I decided to run my viz_workload profiler to try and uncover any problems.

The results are here.

The memory profile immediately stood out: Gemma profile.

The used memory (in red) peaked at 15.1 right when the workload crashed.

I then checked the dmesg log and saw many memory related errors:

[ 330.616577] Out of memory: Killed process 2646 (sampling.py) total-vm:24639840kB, anon-rss:15396924kB, file-rss:256kB, shmem-rss:0kB, UID:1000 pgtables:35264kB oom_score_adj:0

Transformers

The transformers description looks promising:

A transformers implementation of Gemma-2b-instruct. It is a good choice for Python developers that want a quick and easy way to prompt a model, or even begin developing LLM applications. It is a 2B parameter, instruction-tuned LLM.
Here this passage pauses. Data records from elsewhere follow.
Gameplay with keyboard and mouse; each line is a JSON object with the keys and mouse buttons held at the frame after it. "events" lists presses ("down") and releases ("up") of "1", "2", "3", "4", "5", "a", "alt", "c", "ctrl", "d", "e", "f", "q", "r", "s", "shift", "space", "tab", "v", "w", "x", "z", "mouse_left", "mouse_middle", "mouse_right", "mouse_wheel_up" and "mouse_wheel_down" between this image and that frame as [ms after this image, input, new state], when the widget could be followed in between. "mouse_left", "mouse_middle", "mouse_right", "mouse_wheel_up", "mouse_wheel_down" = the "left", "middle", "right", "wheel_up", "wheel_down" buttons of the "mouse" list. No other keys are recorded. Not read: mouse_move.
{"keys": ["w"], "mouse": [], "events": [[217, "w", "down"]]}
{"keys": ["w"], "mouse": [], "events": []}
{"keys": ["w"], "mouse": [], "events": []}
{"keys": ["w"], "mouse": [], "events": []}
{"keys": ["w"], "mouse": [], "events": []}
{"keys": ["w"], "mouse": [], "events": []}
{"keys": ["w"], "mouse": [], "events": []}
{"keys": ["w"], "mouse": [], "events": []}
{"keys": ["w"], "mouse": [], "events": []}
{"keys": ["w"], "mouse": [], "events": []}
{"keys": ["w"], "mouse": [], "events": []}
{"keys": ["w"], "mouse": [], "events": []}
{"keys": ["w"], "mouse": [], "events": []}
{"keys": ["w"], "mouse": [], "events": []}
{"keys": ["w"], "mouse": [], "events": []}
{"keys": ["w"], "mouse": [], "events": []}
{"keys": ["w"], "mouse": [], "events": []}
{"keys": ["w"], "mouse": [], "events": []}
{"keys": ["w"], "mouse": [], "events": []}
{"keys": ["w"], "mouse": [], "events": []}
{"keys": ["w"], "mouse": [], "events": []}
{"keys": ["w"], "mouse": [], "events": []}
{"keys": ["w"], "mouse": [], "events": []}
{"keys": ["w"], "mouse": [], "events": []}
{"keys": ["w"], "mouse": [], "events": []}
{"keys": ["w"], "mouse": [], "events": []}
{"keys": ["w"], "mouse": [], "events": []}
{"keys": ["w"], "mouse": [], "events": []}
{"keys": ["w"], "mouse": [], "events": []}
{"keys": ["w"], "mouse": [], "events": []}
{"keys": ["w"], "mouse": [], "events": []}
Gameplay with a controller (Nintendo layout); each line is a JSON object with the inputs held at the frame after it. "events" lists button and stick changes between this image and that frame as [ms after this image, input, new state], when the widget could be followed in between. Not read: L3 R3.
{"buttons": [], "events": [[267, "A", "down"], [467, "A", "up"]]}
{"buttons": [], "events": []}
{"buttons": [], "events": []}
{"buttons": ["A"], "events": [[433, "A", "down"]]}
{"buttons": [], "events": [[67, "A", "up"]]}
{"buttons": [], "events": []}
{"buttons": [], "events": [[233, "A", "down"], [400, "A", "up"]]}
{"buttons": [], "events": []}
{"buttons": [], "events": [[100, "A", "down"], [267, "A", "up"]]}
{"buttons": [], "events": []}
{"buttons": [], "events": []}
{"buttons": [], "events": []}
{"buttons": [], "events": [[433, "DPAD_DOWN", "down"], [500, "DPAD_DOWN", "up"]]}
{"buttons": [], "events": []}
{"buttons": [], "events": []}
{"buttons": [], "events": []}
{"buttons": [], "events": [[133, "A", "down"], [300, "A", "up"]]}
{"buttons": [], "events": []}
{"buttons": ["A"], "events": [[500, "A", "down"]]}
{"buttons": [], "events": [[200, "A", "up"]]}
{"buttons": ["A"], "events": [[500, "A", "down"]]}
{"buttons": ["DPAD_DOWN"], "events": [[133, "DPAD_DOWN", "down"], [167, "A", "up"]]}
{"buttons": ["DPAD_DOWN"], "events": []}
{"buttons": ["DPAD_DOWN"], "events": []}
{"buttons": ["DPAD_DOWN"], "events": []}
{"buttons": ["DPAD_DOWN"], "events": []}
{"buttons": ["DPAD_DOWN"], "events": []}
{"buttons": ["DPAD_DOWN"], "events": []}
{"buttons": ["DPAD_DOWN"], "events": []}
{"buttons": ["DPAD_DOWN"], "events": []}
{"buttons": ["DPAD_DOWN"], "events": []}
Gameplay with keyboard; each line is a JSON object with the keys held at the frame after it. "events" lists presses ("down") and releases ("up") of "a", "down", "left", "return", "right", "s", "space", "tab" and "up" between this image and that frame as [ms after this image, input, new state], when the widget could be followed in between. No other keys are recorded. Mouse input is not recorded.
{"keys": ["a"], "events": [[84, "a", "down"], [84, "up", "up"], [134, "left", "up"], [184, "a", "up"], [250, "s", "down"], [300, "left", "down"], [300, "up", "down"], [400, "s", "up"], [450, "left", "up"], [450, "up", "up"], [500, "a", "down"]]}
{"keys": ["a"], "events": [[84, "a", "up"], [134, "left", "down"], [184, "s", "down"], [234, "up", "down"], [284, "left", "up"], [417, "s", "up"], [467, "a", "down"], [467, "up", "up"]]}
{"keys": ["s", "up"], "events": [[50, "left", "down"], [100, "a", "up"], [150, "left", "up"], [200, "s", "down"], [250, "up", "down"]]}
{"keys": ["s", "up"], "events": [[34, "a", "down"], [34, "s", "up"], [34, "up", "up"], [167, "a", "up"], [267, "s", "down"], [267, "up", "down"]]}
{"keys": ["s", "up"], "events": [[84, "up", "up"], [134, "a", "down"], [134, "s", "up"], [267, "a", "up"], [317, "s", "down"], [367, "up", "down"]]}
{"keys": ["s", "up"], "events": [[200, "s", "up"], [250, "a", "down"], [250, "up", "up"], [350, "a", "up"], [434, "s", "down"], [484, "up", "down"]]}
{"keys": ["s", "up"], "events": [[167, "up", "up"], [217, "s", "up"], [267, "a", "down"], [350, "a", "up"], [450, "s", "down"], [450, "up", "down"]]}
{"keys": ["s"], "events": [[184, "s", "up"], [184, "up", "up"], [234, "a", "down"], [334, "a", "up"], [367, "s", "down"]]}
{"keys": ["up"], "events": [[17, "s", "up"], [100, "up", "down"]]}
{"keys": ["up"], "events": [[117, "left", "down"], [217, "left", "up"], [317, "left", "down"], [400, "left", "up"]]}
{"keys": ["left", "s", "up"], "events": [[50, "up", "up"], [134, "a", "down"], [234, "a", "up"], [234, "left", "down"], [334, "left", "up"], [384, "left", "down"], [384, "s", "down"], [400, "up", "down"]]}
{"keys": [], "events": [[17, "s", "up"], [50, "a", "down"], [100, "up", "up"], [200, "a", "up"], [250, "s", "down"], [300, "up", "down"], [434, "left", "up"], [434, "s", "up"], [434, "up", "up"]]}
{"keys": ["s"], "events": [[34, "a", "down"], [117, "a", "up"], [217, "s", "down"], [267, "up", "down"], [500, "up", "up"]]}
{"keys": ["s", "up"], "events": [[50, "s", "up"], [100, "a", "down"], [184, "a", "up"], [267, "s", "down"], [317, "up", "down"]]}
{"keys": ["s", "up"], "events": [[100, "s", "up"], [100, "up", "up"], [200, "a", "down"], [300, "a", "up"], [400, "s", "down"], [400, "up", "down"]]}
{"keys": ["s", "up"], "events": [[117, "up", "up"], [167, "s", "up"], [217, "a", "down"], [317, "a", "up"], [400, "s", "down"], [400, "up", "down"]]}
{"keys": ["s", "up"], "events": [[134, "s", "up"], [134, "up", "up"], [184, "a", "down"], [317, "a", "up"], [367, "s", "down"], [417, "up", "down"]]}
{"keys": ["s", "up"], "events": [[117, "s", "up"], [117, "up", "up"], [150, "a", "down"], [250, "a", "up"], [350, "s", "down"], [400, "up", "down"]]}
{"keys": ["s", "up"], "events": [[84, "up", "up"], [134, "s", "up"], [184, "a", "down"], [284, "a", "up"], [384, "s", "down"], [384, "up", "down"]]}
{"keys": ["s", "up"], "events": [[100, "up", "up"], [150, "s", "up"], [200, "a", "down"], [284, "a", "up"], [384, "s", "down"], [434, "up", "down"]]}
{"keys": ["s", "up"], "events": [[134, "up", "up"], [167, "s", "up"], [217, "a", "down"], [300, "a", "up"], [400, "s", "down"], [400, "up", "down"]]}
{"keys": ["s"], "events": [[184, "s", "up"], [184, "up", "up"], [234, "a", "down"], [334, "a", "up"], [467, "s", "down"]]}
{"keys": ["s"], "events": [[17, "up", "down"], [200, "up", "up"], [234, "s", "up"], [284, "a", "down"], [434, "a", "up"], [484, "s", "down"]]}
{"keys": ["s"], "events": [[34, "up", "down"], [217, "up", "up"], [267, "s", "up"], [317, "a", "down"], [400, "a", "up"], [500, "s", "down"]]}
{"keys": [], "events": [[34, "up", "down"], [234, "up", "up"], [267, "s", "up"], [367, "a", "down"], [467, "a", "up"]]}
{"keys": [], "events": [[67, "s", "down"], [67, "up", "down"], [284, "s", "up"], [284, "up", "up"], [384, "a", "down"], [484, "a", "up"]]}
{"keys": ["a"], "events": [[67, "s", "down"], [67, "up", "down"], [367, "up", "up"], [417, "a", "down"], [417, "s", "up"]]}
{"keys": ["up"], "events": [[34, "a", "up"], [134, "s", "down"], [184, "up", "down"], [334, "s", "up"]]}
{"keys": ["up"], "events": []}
The downloaded model size was

$ du -sh
15G  .

This is too large--maybe a mistake?

The setup is easy enough:

pyenv virtualenv 3.10.10 gemma-transform
pyenv activate gemma-transform
pip install --upgrade pip
pip install transformers
pip install torch  # not documented!  Took forever

Sample script--I modified it to add the access API token.

from transformers import AutoTokenizer, AutoModelForCausalLM

with open(".token", "r") as fid:
    access_token = fid.read().strip()

# tokenizer = AutoTokenizer.from_pretrained("google/gemma-2b-it", token=access_token)
tokenizer = AutoTokenizer.from_pretrained("google/", token=access_token)
model = AutoModelForCausalLM.from_pretrained("google/", token=access_token)

input_text = "Write me a poem about Machine Learning."
input_ids = tokenizer(input_text, return_tensors="pt")

outputs = model.generate(**input_ids, max_new_tokens=30)
print(tokenizer.decode(outputs[0]))

Invoking the script:

$ time python gemma.py
Loading checkpoint shards: 100%|█████████████████████████████████████████████████| 2/2 [00:02<00:00,  1.47s/it]
<bos>Write me a poem about Machine Learning.

Machines, they weave and they learn,
From the data, they discern.
Algorithms, a symphony,
Unleash the power of

real	0m28.090s
user	1m12.143s
sys	0m22.906s

So this is much quicker than keras (28 seconds for 18 words).